── Entradas proporcionadas
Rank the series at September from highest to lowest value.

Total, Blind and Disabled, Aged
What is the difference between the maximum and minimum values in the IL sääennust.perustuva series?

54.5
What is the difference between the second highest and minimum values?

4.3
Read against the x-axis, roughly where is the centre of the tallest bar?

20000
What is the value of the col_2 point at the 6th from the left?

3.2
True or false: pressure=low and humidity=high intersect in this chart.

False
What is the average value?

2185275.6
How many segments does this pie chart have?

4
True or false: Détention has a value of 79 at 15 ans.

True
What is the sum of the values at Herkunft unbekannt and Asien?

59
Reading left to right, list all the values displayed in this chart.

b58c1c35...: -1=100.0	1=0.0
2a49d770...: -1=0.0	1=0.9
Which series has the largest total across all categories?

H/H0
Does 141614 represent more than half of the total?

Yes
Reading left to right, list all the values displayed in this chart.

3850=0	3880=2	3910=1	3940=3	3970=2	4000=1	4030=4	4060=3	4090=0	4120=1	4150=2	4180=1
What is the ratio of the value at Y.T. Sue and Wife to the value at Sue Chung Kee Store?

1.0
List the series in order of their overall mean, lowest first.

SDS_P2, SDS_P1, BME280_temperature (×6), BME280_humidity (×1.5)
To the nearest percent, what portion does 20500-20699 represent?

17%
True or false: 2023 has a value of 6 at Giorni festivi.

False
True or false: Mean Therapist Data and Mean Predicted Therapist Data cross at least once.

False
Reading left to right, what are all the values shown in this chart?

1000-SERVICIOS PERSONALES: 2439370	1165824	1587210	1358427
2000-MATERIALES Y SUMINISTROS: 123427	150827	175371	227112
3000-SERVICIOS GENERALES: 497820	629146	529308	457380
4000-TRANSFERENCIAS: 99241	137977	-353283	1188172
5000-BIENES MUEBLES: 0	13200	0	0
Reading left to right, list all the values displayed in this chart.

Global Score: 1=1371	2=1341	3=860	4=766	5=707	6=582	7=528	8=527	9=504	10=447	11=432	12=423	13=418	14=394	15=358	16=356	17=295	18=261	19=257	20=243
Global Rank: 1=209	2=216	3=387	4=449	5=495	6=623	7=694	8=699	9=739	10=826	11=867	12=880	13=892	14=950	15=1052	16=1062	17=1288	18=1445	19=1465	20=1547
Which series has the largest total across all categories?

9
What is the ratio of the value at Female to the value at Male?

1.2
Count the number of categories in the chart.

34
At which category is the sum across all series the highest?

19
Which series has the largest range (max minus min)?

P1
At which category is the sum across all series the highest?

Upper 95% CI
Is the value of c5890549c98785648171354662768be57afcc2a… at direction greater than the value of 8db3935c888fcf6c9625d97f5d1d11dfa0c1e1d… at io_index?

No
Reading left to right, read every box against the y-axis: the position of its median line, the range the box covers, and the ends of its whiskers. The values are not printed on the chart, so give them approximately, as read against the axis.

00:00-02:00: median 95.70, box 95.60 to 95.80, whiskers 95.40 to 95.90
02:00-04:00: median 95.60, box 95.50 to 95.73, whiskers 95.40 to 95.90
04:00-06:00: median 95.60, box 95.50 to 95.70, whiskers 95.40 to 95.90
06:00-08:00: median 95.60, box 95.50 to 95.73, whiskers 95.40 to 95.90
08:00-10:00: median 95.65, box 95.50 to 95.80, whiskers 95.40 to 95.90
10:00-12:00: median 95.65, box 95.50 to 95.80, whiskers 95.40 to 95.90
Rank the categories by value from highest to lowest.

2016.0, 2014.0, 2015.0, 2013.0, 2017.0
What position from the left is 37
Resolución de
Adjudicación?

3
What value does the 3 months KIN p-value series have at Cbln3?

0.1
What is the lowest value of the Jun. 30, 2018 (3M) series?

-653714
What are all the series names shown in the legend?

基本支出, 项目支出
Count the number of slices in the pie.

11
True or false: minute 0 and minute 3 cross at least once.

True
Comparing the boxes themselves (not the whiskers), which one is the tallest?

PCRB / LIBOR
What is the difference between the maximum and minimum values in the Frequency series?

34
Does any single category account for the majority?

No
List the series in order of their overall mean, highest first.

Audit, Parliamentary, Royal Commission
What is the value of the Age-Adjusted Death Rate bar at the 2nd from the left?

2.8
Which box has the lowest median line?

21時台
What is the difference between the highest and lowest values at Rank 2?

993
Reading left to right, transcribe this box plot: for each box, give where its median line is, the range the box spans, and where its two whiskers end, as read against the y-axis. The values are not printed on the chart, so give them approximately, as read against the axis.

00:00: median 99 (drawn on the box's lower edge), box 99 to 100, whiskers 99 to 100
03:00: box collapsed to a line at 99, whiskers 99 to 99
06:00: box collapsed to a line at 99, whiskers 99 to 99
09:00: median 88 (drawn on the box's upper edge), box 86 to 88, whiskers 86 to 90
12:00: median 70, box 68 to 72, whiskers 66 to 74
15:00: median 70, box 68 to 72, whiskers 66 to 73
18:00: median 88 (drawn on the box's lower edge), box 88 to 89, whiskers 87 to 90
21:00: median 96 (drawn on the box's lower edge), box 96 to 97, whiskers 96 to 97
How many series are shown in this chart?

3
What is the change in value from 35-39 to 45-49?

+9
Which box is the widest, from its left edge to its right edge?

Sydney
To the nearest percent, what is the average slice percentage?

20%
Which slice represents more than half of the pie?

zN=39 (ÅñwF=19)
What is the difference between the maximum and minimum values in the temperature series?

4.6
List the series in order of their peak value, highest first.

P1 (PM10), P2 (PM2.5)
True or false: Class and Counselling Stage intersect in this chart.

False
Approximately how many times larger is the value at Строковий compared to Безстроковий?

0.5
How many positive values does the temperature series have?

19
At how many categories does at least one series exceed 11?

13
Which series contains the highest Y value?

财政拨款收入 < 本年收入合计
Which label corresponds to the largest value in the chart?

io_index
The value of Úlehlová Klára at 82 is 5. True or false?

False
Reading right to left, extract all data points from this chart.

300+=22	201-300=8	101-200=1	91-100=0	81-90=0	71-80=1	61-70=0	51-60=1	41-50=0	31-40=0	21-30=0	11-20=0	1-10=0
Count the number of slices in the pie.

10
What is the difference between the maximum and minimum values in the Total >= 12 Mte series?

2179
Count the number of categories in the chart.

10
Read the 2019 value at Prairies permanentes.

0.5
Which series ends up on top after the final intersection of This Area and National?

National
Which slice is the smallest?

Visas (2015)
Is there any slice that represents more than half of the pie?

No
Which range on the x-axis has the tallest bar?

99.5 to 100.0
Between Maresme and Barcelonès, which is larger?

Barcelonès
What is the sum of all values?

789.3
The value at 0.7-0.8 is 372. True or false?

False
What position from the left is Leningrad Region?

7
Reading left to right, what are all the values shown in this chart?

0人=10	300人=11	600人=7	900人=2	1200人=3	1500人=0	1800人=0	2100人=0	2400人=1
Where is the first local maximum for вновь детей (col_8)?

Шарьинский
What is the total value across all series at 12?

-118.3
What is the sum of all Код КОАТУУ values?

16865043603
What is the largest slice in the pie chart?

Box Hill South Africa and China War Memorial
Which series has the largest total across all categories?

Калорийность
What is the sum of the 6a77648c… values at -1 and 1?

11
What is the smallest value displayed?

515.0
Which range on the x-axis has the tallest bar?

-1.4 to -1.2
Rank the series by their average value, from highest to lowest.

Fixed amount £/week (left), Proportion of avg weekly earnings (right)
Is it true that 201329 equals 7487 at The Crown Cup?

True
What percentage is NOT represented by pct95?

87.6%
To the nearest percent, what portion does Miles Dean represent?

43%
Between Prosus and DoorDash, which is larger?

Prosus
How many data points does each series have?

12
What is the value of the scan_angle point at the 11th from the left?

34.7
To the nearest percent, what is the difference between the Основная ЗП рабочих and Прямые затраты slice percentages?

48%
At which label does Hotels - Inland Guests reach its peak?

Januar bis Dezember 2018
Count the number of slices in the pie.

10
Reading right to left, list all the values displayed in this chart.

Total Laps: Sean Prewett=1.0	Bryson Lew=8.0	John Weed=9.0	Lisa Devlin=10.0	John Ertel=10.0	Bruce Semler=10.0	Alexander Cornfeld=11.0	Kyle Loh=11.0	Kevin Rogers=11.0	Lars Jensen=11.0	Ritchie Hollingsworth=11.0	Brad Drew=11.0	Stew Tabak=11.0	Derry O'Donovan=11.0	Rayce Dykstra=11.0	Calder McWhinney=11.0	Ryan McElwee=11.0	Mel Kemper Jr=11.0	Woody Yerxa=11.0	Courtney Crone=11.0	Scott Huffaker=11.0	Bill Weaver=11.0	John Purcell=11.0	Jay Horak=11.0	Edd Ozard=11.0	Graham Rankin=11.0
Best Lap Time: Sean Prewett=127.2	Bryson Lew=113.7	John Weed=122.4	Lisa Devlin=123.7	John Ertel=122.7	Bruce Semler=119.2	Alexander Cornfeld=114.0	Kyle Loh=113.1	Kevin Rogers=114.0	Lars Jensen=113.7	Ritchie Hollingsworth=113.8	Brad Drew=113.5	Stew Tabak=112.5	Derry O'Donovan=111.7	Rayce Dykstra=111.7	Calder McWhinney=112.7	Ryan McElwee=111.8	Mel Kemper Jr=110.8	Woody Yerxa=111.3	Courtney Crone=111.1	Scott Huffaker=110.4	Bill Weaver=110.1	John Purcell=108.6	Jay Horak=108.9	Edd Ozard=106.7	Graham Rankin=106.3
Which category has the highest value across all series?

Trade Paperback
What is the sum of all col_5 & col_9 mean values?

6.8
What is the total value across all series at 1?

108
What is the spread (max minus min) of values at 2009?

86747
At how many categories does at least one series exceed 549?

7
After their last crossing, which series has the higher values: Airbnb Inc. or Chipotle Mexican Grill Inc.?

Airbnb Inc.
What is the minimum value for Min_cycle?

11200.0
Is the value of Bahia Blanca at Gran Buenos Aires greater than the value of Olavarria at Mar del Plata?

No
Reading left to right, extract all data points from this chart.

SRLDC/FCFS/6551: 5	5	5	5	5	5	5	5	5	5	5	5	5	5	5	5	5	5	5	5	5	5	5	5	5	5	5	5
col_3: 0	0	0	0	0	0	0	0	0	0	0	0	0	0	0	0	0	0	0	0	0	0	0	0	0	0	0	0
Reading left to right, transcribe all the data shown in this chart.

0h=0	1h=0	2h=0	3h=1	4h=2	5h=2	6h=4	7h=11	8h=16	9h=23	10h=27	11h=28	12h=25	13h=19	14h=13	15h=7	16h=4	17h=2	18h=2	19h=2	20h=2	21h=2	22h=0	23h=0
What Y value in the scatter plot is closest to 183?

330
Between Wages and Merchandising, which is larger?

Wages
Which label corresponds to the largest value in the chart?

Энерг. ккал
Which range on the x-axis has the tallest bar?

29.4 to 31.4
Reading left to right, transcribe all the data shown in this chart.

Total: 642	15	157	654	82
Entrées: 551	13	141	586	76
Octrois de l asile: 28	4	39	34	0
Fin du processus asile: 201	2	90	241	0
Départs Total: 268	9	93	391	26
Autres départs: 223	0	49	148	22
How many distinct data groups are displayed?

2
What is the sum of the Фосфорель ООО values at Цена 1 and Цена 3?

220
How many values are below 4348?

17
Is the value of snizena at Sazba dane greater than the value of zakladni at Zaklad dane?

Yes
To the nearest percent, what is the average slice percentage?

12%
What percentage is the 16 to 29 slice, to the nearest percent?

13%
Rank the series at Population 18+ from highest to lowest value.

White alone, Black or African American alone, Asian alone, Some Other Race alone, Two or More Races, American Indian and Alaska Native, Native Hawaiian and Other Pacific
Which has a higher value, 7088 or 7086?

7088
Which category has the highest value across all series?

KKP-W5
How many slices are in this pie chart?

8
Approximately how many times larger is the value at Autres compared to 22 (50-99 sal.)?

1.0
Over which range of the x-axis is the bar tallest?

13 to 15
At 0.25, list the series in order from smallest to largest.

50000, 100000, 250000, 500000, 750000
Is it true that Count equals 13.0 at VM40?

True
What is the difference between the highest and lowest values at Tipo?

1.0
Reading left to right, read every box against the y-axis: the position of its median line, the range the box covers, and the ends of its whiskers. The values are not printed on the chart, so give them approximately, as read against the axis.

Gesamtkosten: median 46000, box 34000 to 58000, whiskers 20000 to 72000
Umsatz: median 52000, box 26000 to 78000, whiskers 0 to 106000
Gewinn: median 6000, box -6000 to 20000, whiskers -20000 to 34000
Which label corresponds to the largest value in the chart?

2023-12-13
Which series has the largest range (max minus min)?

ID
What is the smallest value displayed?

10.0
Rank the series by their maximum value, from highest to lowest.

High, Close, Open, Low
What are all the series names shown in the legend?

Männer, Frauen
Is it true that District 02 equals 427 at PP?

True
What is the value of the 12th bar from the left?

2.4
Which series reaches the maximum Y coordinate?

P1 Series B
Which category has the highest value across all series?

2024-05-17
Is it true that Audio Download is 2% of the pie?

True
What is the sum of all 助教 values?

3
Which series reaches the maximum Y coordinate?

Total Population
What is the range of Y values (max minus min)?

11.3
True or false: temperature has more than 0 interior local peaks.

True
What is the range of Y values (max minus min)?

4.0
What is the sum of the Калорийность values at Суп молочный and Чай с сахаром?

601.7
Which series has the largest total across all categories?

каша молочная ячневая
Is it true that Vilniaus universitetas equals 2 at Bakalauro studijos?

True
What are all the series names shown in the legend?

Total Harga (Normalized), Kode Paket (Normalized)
────
* Qué hacer *
Reúne cada línea de los registros de datos de arriba que contenga la cadena "represents". Se distinguen mayúsculas y minúsculas.

* Tu solución *
Which slice represents more than half of the pie?
Is there any slice that represents more than half of the pie?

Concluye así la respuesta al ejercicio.